**Estratto del documento:**
==*==

E il cinema sexy divenne «manifestamente» pubblico

Ecco le foto che Marialba Russo scattò alle locandine dei film erotici negli anni '70, quando le donne erano davvero femministe

E il cinema sexy divenne «manifestamente» pubblico

Cosa accadrebbe oggi, pochi giorni dopo in cui qualcuno ha spiegato che il bacio del principe a Biancaneve si configura come un sopruso in quanto lei addormentata non sarebbe stata consenziente, cosa accadrebbe insomma se una fotografa andasse in giro a cercare immagini tra il soft e l'hardcore per catalogarle e poi stamparle? Pur essendo una donna - un maschio sarebbe del tutto improponibile, roba da denuncia, pubblico ludibrio, cancellazione - il suo lavoro risulterebbe ambiguo perché la società contemporanea non solo è intrisa di puritanesimo e falsa coscienza, ma ha persino dimenticato quanto siano state importanti certe conquiste del recente passato.

==*==

**Compiti da svolgere:**
1. Rispondi alle seguenti domande sull'articolo dedicato alle foto di Marialba Russo.
(a) Chi scattò le foto di cui parla l'articolo?
(b) Che cosa fotografò e in quale decennio?
(c) Secondo quanto qualcuno ha spiegato, perché il bacio del principe a Biancaneve si configurerebbe come un sopruso?
2. Spiega, in base all'articolo dedicato alle foto di Marialba Russo, perché oggi risulterebbe ambiguo il lavoro di una fotografa che cercasse immagini tra il soft e l'hardcore per catalogarle e stamparle.
3. Prosegui l'articolo dedicato alle foto di Marialba Russo partendo dalla fine dell'ultima frase riportata.

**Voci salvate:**
==*==

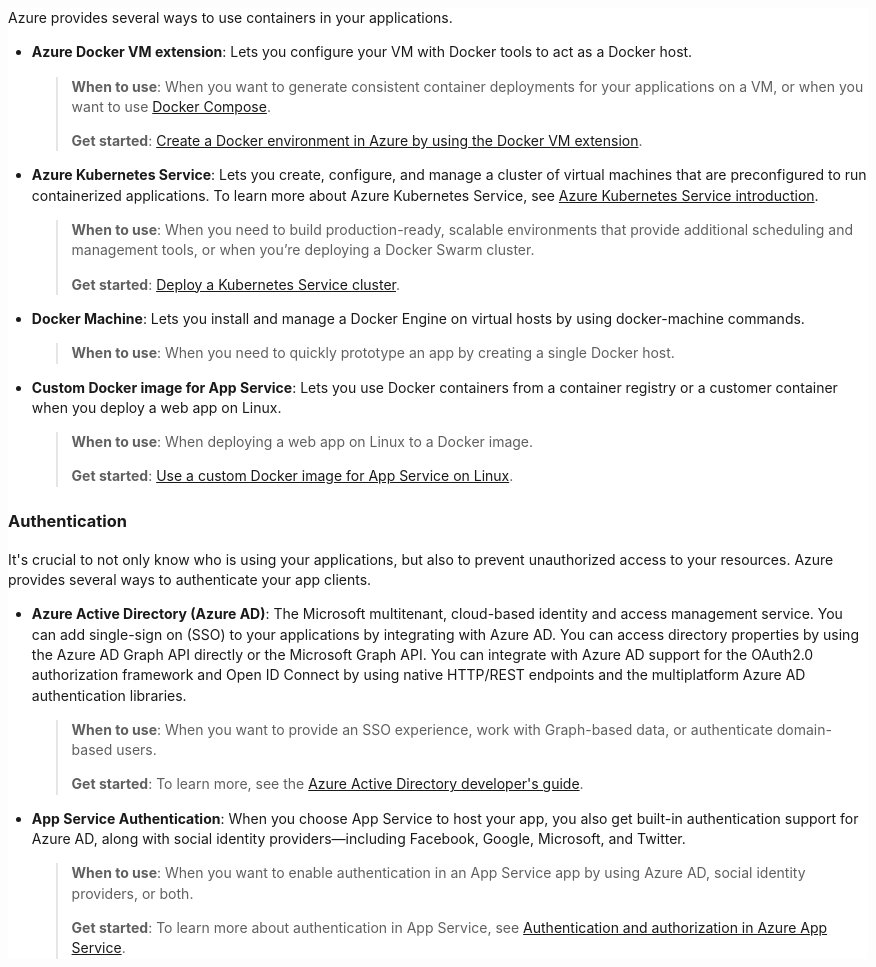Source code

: Azure provides several ways to use containers in your applications.

- **Azure Docker VM extension**: Lets you configure your VM with Docker tools to act as a Docker host.

  > **When to use**: When you want to generate consistent container deployments for your applications on a VM, or when you want to use [Docker Compose](https://docs.docker.com/compose/overview/).
  >
  > **Get started**: [Create a Docker environment in Azure by using the Docker VM extension](../../virtual-machines/virtual-machines-linux-dockerextension.md).

- **Azure Kubernetes Service**: Lets you create, configure, and manage a cluster of virtual machines  that are preconfigured to run containerized applications. To learn more about Azure Kubernetes Service, see [Azure Kubernetes Service introduction](../../aks/intro-kubernetes.md).

  > **When to use**: When you need to build production-ready, scalable environments that provide additional scheduling and management tools, or when you’re deploying a Docker Swarm cluster.
  >
  > **Get started**: [Deploy a Kubernetes Service cluster](../../aks/tutorial-kubernetes-deploy-cluster.md).

- **Docker Machine**: Lets you install and manage a Docker Engine on virtual hosts by using docker-machine commands.

  >**When to use**: When you need to quickly prototype an app by creating a single Docker host.

- **Custom Docker image for App Service**: Lets you use Docker containers from a container registry or a customer     container when you deploy a web app on Linux.

  > **When to use**: When deploying a web app on Linux to a Docker image.
  >
  > **Get started**: [Use a custom Docker image for App Service on Linux](../../app-service/containers/quickstart-docker-go.md).

### Authentication

It's crucial to not only know who is using your applications, but also to prevent unauthorized access to your resources. Azure provides several ways to authenticate your app clients.

- **Azure Active Directory (Azure AD)**: The Microsoft multitenant, cloud-based identity and access management service. You can add single-sign on (SSO) to your applications by integrating with Azure AD. You can access directory properties by using the Azure AD Graph API directly or the Microsoft Graph API. You can integrate with Azure AD support for the OAuth2.0 authorization framework and Open ID Connect by using native HTTP/REST endpoints and the multiplatform Azure AD authentication libraries.

  > **When to use**: When you want to provide an SSO experience, work with Graph-based data, or authenticate domain-based users.
  >
  > **Get started**: To learn more, see the [Azure Active Directory developer's guide](../../active-directory/develop/v2-overview.md).

- **App Service Authentication**: When you choose App Service to host your app, you also get built-in    authentication support for Azure AD, along with social identity providers—including Facebook, Google, Microsoft, and Twitter.

  > **When to use**: When you want to enable authentication in an App Service app by using Azure AD, social identity providers, or both.
  >
  > **Get started**: To learn more about authentication in App Service, see [Authentication and authorization in Azure App Service](../../app-service/overview-authentication-authorization.md).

==*==

**Risposte per compito:**
1.
(a) Marialba Russo.
(b) Le locandine dei film erotici, negli anni '70.
(c) Perché lei, addormentata, non sarebbe stata consenziente.

2. Il suo lavoro risulterebbe ambiguo perché la società contemporanea è intrisa di puritanesimo e falsa coscienza. Inoltre ha persino dimenticato quanto siano state importanti certe conquiste del recente passato.

3.
Negli anni Settanta le femministe erano toste, combattenti, sfrontate e senza paura, non come adesso stormi di signore di mezza età piagnucolanti che il loro unico contributo alla storia dell'umanità consisterà nell'aver storpiato la lingua italiana in nome della parità del genere, introducendo termini che non esistono tipo «sindaca», «assessora», «avvocata» se non addirittura di sostituire la vocale finale con un asterisco (e siamo all'aberrazione). Quelle degli anni Settanta erano cattive e militanti: Carole Schneeman estraeva dalla propria vagina un rotolo di carta dove era scritta una poesia, Lynda Benglis comprava una pagina di pubblicità su Artforum fotografandosi nuda con un sovradimensionato fallo di lattice, Valie Export entrava in un cinema a luci rosse di Monaco, patta aperta dei calzoni e fucile in mano, «Vediamo se hai coraggio di avvicinarti», sembrava dire ai malcapitati spettatori. Diverse in Italia criticavano lo sfruttamento mediatico del corpo femminile - Paola Mattioli, Libera Mazzoleni, Tomaso Binga - non censurando il nudo, bensì sbattendo in faccia la sessualità più esplicita e mercificata.

Immaginiamoci Napoli tra il 1978 e il 1980, tra il terrorismo e il terremoto dell'Irpinia. Immaginiamoci la fotografa allora trentenne Marialba Russo in giro per la città a cercare (e immortalare) i manifesti dei film a luci rosse, industria fiorente del cinema italiano proprio alla fine degli anni Settanta, ultimo esempio di sottogenere produttivamente significativo prima dell'avvento delle tv commerciali e del progressivo spostamento della pornografia sull'home video.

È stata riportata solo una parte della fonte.